● BRANO SCELTO:
-- -- --

Il narcisismo secondo Otto Kernberg
Mentre il narcisista mantiene una buona prova della realtà e può distinguere tra la rappresentazione di sé e dell’oggetto, allo stesso tempo, sperimenta una disorganizzazione del super-io ed una proiezione persecutoria sugli altri, come protezione contro la colpa, che gli consente di operare un comportamento antisociale come ad esempio lo sfruttamento.
Nella trattazione psicoanalitica del narcisismo, Otto Kernberg mantenne il concetto freudiano di pulsioni istintive.
Tuttavia, ha descritto il narcisismo come una “organizzazione di personalità borderline” di moderata severità, caratterizzata da un’identità integrata ma grandiosa, che si appella a difese primitive, in particolare la scissione.
Quest’ultima è la tendenza a vedere gli oggetti, cioè le persone, come tutti buoni o tutti cattivi.
Kernberg identifica l’eziologia di questi problemi con il concetto di Sè come una fissazione durante la fase del processo di separazione-individuazione del bambino e del caregiver, ossia il periodo di sviluppo in cui il bambino inizia ad agire indipendentemente dalla madre.

-- -- --

● DATI GREZZI:
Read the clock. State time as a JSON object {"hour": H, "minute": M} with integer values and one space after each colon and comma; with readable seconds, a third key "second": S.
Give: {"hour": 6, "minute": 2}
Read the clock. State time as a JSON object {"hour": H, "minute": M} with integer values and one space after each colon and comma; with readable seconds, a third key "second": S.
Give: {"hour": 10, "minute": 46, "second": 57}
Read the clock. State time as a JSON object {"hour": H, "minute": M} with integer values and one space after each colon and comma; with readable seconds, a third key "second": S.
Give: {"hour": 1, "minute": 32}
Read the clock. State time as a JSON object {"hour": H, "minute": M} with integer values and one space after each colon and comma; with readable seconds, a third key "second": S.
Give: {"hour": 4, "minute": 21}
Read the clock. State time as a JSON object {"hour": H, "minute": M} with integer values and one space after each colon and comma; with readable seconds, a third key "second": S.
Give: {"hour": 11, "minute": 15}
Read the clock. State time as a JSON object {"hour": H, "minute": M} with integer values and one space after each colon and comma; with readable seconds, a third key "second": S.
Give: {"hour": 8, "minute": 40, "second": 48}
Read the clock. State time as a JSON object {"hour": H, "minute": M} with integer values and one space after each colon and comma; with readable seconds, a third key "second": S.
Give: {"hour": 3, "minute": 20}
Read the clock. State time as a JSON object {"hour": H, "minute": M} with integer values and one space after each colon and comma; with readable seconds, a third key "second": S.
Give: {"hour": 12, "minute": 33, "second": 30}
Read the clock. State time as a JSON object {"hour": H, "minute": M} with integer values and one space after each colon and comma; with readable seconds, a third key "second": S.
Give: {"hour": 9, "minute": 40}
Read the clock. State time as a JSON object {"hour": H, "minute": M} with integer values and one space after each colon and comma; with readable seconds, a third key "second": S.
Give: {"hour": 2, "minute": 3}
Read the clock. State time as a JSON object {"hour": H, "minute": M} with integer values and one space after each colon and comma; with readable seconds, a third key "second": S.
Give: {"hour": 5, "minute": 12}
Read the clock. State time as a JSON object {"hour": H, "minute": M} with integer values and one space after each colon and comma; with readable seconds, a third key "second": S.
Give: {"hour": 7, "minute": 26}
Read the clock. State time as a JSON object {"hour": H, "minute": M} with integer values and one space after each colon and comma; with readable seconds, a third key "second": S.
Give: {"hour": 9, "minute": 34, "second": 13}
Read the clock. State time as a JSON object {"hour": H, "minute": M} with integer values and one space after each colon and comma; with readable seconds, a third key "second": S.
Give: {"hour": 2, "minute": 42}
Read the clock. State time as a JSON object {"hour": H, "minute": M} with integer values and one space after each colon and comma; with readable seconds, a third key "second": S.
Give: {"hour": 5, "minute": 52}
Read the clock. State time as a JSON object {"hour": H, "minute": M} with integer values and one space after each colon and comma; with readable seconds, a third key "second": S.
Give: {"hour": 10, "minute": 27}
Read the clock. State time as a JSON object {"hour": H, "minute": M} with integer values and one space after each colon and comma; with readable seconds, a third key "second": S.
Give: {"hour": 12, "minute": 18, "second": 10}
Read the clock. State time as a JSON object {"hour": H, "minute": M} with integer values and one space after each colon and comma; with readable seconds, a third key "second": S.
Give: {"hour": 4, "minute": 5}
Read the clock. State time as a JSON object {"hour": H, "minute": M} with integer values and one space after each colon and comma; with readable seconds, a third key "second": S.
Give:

-- -- --

● ATTIVITÀ DA SVOLGERE:
**A.** Nel brano sul narcisismo secondo Kernberg, in che cosa consiste la scissione?
**B.** Riprendi il brano sul narcisismo secondo Kernberg e proseguilo dopo la sua ultima frase.
Le righe non hanno alcun legame con il brano.

● RISPOSTE SCRITTE:
**A.** È la tendenza a vedere gli oggetti, cioè le persone, come tutti buoni o tutti cattivi.

**B.**
È durante questo processo che il bambino normalmente smette di scindersi e forma immagini integrate di sé e degli altri all’interno dell’Io. Tuttavia, questo processo può essere vanificato se il comportamento orientato alla crescita del bambino è punito dal rifiuto dell’affetto da parte della madre.
Quindi, il bambino è posto in un doppio legame. Per crescere, il bambino ha bisogno del sostegno del caregiver. Tuttavia, il bambino perderà quel sostegno emotivo se crescerà.
Kernberg non intendeva collocare l’eziologia del narcisismo esclusivamente nell’ambiente. Ha infatti suggerito che una “mancanza di tolleranza all’ansia dal punto di vista costituzionale in relazione agli impulsi aggressivi” potrebbe anche giocare un ruolo nello sviluppo della patologia narcisistica.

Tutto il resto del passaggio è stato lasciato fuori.